Exercises to complete:
1/ Reproduce the stretch of The Human Comedy text from "Prod./Dir.: Clarence Brown, Script: William" through "Morris, John Craven.", swapping "Prod. Design" for "Production Design".
2/ Extend the text on The Human Comedy beyond its last sentence.

Text segment:
────────────────

Prod./Dir.: Clarence Brown, Script: William Saroyan, Howard Estabrook, Dir. of Phot.: Harry Stradling, Compos.: Herbert Stothart, Prod. Design: Cedric Gibbons, Paul Groesse, Sound: Newell Sparks, Edit.: Conrad A. Nervig.
Cast: Mickey Rooney, Frank Morgan, James Craig, Marsha Hunt, Fay Bainter, Ray Collins, Van Johnson, Donna Reed, Jackie 'Butch' Jenkins, Dorothy Morris, John Craven.

Homer Macauley is a 14 year-old boy growing up fatherless in the San Joaquin Valley of California during World War II. His oldest brother is off fighting in the war, and Homer feels he needs to be the man of the family. To make money, he takes an evening job as a telegraph boy: sometimes he has to deliver the news to a family that a son has died in the War. Yet Homer also keeps up his normal life, going to school, to church, and to the movies. He is buoyed by his home and his loving family, including a very young brother and a mother who plays the harp. His roots and an almost instinctive sense of right and wrong keep him honest and hopeful. The novel was written to give hope during World War II.
The Human Comedy was MGM chief executive Louis B. Mayer's favorite film, an apotheosis of Mayer's devotion to "family values."

Awards
Oscar, 1944 (Best Writing, Original Story - William Saroyan).

Brown, Clarence

Clarence Brown (1890, Clinton, Massachusetts, USA, - 1987, Santa Monica, California, USA)
He attended the University of Tennessee, graduating at the age of 19 with two degrees in engineering. An early fascination in automobiles led Brown to a job with the Stevens Duryea Company, then to his own Brown Motor Car Company in Alabama. He later abandoned the car dealership after developing an interest in motion pictures around 1913. He was hired by the Peerless Studio at Fort Lee, New Jersey, and became an assistant to the great French-born director Maurice Tourneur. After serving in World War I, Brown was given his first co-directing credit (with Tourneur) for The Great Redeemer. Later that year, he directed a major portion of The Last of the Mohicans after Tourneur was injured in a fall. Brown moved to Universal in 1924, and then to MGM, where he stayed until the mid-1950s. At MGM he was one of the main directors of their female stars–he directed both Joan Crawford and Greta Garbo five times. Garbo referred to Brown as her favorite director. He worked across the introduction of sound and continued to use the silent film's visual techniques throughout his career; he did not work particularly well with dialogue. His works have been regarded as considerate and atmospheric, but often conventional, placid and slow. Nevertheless, he was nominated five times for the Academy Award as a director, and once as a producer, but never received an Oscar. However, he did win Best Foreign Film for Anna Karenina at the 1935 Venice IFF. Brown retired a wealthy man due to his real estate investments, but refused to watch new movies, as he feared they might cause him to restart his career. In the 1970s, Brown became a much-sought guest lecturer on the film-festival circuit, thanks in part to his connection with Garbo. The Clarence Brown Theater, on the campus of the University of Tennessee, is named in his honor.

────────────────

[Skeletal landmark data]
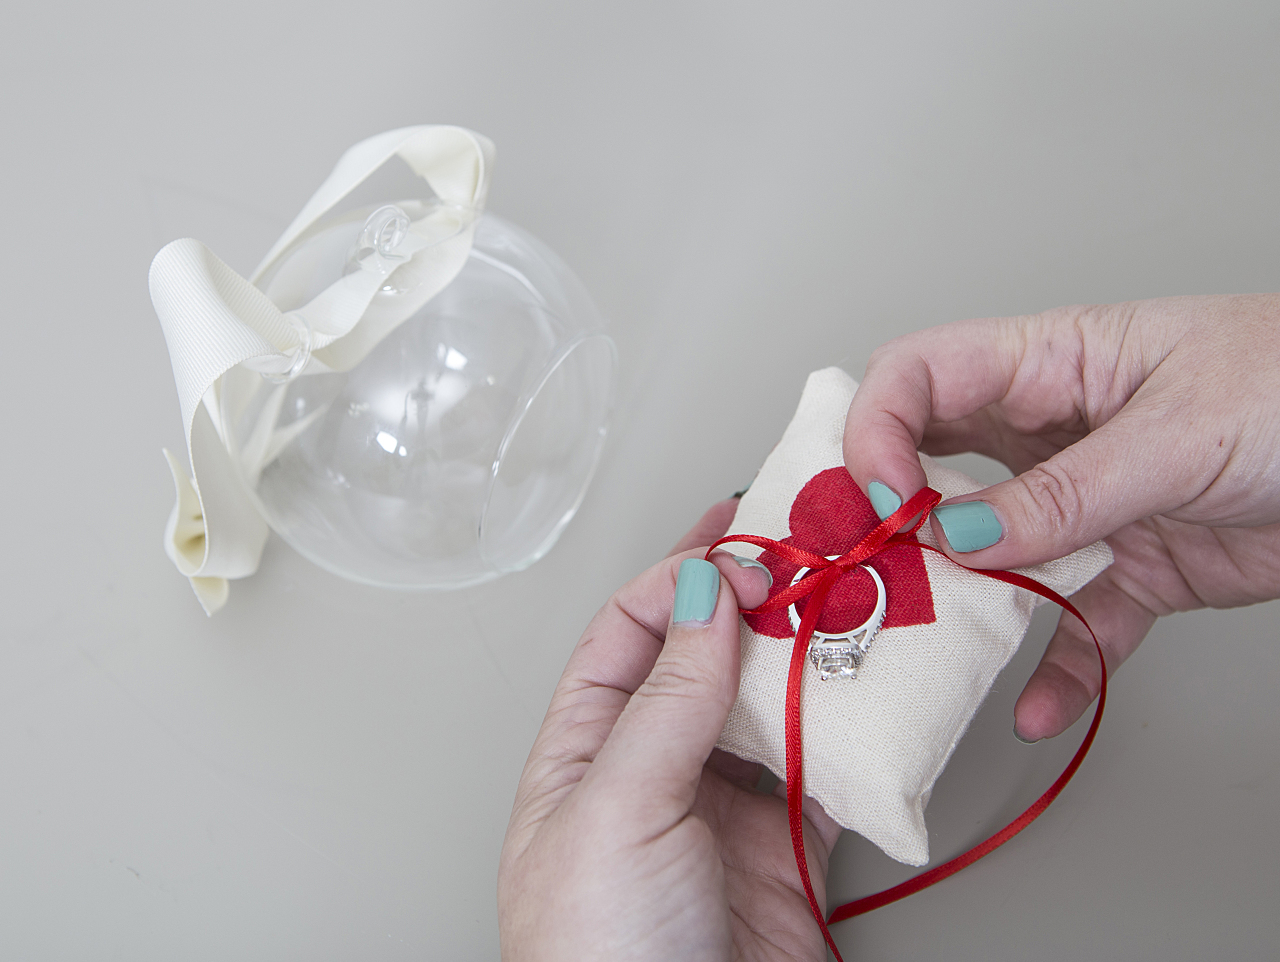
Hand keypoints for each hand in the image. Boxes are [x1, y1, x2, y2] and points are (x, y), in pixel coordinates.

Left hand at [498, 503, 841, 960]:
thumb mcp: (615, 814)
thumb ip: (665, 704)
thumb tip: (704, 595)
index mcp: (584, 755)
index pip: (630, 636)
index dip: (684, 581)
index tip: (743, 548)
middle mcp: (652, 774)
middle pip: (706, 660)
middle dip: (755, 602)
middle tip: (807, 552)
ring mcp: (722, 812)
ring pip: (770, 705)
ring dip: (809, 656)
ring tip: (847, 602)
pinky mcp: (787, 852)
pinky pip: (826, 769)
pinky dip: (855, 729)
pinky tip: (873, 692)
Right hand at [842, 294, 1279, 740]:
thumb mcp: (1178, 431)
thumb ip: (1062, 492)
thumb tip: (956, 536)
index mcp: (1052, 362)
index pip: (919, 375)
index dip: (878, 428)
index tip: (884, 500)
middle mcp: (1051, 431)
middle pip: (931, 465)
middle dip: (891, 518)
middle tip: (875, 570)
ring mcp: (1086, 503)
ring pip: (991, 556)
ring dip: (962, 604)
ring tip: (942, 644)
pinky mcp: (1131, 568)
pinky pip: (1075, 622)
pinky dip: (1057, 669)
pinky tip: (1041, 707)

────────────────

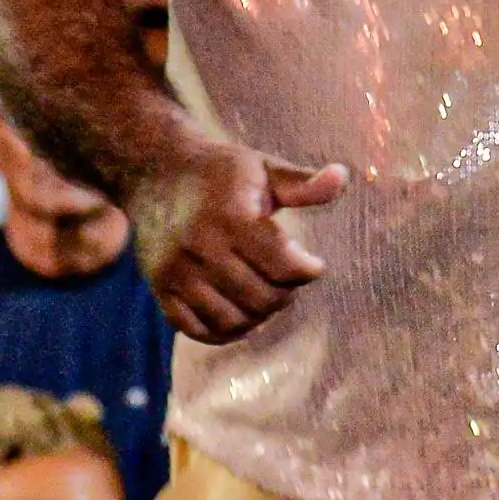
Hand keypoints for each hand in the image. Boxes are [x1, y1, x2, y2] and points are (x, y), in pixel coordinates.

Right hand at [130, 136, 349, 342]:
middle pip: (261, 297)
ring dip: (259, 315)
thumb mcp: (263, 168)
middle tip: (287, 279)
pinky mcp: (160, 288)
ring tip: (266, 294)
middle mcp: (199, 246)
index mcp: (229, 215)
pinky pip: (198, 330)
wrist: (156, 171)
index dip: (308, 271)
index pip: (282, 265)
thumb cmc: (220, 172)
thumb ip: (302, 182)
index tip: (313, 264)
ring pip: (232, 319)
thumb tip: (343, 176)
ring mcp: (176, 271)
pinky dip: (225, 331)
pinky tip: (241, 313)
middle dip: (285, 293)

────────────────

Task-by-task answers:
1/
Prod./Dir.: Clarence Brown, Script: William Saroyan, Howard Estabrook, Dir. of Phot.: Harry Stradling, Compos.: Herbert Stothart, Production Design: Cedric Gibbons, Paul Groesse, Sound: Newell Sparks, Edit.: Conrad A. Nervig.
Cast: Mickey Rooney, Frank Morgan, James Craig, Marsha Hunt, Fay Bainter, Ray Collins, Van Johnson, Donna Reed, Jackie 'Butch' Jenkins, Dorothy Morris, John Craven.

2/
Filmography
The Great Redeemer (1920), The Last of the Mohicans (1920), The Foolish Matrons (1921), The Light in the Dark (1922), Don't Marry for Money (1923), The Acquittal (1923), The Signal Tower (1924), Butterfly (1924), Smouldering Fires (1925), The Goose Woman (1925), The Eagle (1925), Kiki (1926), Flesh and the Devil (1926), The Trail of '98 (1928), The Cossacks (1928), A Woman of Affairs (1928), Wonder of Women (1929), Navy Blues (1929), Anna Christie (1930), Romance (1930), Inspiration (1931), A Free Soul (1931), Possessed (1931), Emma (1932), Letty Lynton (1932), The Son-Daughter (1932), Looking Forward (1933), Night Flight (1933), Sadie McKee (1934), Chained (1934), Anna Karenina (1935), Ah, Wilderness! (1935), Wife vs. Secretary (1936), The Gorgeous Hussy (1936), Conquest (Marie Walewska, 1937), Of Human Hearts (1938), Idiot's Delight (1939), The Rains Came (1939), Edison, the Man (1940), Come Live with Me (1941), They Met in Bombay (1941), The Human Comedy (1943), The White Cliffs of Dover (1944), National Velvet (1944), The Yearling (1946), Song of Love (1947), Intruder in the Dust (1949), The Schumann Story (1950), To Please a Lady (1950), Angels in the Outfield (1951), It's a Big Country (1951), When in Rome (1952), Plymouth Adventure (1952).